100 Days – Day 92

Very slow day today. I still have basically 2 lines to set of ACC1. I spent today mostly tweaking the fugal passage I wrote yesterday. The temptation to try to develop it is very real, but I don’t think it would fit in the place where it is if I did so.

The lines I have remaining are as follows:

Go saoraidh Dia ar an múr tine mé,
Ar bhuanpholl na ndeor!

Which translates as

The great God is my protection from the fiery wall,
The everlasting pit of tears
.


I think I’ve been focussing on the fiery wall too much. I want to make the strings a bit fiery, but if the poet is being protected from said fire, then the singers need to be doing something more tranquil. But maybe something a bit more on edge too? I had a very clear idea for it at the beginning, but I just don’t think it works well enough.

I’m going to Belfast on Saturday so I’ll have 2 days off. Something might come to me then. Or it might come to me tomorrow. Who knows?

100 Days – Day 91

Another fugue, this time in the first movement.

To be honest I always knew it was going to be there. I’ve just been resisting. This time though, it’s got quite a long, meandering subject, so I’m only having one exposition before moving on to the next bit of text – no episodes or anything. Although it does have a tiny bit of stretto between the alto and bass just before the end.

## [RECORDS SHOWN]
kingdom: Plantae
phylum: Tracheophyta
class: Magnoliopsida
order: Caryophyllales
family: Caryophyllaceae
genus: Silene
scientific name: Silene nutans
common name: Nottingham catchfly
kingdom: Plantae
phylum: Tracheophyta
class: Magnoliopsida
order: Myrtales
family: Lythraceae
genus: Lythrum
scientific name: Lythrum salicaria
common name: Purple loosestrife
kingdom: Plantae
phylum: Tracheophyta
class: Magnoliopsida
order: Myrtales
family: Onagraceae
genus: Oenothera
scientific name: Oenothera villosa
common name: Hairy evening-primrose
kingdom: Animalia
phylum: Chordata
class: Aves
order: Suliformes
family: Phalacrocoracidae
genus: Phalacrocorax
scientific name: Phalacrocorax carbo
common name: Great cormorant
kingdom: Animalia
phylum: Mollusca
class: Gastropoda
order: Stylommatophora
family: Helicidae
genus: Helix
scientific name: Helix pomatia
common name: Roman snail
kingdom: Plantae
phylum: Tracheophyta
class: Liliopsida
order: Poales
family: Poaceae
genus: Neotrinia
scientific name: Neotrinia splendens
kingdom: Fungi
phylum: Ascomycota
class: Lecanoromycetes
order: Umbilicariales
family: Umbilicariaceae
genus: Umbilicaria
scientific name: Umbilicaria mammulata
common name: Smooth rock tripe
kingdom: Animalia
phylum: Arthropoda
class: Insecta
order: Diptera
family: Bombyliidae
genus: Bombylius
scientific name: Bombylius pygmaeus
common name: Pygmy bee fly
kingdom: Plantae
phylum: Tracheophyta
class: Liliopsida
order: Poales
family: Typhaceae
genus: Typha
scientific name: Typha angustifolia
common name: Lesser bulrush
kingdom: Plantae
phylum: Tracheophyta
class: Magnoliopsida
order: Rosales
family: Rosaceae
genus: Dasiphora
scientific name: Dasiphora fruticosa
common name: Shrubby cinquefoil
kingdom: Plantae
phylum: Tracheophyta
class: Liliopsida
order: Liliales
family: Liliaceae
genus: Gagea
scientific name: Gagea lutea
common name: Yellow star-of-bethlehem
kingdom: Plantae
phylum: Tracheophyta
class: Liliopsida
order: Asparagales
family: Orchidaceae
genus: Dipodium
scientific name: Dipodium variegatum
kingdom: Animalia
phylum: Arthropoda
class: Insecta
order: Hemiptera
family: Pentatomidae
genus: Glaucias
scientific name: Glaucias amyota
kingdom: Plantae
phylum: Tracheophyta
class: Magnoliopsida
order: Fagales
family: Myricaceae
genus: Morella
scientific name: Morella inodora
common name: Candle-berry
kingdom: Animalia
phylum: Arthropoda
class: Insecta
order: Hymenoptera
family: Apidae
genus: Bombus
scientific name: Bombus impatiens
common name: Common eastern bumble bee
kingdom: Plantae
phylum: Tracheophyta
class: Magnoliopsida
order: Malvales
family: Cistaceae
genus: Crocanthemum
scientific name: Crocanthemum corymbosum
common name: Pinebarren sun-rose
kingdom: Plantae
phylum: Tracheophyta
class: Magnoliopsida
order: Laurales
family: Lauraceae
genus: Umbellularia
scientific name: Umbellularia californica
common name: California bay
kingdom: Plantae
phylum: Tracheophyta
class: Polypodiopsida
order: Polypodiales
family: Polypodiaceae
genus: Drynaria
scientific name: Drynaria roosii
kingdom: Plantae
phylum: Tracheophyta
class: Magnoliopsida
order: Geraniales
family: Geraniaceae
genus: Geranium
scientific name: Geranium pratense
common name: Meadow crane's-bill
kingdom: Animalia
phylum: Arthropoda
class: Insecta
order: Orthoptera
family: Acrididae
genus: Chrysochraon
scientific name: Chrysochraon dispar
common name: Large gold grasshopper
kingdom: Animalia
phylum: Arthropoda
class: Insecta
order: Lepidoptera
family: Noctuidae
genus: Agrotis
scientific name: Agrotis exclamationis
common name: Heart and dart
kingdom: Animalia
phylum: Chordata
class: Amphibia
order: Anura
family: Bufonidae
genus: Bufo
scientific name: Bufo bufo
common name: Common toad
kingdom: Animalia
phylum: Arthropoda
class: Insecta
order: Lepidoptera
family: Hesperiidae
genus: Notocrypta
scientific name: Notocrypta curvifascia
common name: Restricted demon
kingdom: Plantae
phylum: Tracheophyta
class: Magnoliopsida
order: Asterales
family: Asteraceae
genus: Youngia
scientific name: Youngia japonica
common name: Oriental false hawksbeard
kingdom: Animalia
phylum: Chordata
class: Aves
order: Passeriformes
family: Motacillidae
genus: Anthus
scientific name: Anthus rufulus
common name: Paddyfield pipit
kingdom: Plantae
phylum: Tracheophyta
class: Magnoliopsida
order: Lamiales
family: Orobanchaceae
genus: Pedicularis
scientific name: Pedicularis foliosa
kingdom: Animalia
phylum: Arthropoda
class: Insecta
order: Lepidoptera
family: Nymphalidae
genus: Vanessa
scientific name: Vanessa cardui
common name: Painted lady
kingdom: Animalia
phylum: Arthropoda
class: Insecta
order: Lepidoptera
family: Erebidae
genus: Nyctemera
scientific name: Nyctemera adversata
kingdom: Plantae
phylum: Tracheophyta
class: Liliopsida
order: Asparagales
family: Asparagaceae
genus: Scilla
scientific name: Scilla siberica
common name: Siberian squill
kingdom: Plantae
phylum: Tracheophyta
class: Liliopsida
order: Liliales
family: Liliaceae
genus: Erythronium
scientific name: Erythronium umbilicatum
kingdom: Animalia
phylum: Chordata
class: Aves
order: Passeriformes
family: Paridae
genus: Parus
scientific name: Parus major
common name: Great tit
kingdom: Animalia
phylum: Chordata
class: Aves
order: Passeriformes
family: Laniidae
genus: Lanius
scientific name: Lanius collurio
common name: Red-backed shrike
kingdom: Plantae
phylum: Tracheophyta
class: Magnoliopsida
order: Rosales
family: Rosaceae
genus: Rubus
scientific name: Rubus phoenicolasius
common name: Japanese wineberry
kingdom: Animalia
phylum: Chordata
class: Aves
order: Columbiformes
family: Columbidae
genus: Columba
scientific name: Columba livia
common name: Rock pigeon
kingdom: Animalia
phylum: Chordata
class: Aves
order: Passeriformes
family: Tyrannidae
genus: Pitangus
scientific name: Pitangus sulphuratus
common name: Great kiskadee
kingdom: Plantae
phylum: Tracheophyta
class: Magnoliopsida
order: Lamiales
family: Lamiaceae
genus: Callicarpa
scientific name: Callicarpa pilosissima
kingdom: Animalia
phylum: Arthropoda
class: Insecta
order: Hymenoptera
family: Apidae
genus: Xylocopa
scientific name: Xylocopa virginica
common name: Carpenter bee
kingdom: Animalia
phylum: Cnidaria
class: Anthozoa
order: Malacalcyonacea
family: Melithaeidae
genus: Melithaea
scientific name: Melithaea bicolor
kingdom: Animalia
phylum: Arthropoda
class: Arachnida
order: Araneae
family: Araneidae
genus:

## [EXERCISE TASK 1]
According to the Day 92 post, where is the writer going on Saturday?
## [EXERCISE TASK 2]
Rewrite the part of the entries that opens with the line containing "genus: Oenothera" and closes with the line containing "common name: Great cormorant" as a numbered list, leaving out any blank lines.

## [CORRECT RESULT 1]
Belfast.

## [CORRECT RESULT 2]
1. genus: Oenothera
2. scientific name: Oenothera villosa
3. common name: Hairy evening-primrose
4. kingdom: Animalia
5. phylum: Chordata
6. class: Aves
7. order: Suliformes
8. family: Phalacrocoracidae
9. genus: Phalacrocorax
10. scientific name: Phalacrocorax carbo
11. common name: Great cormorant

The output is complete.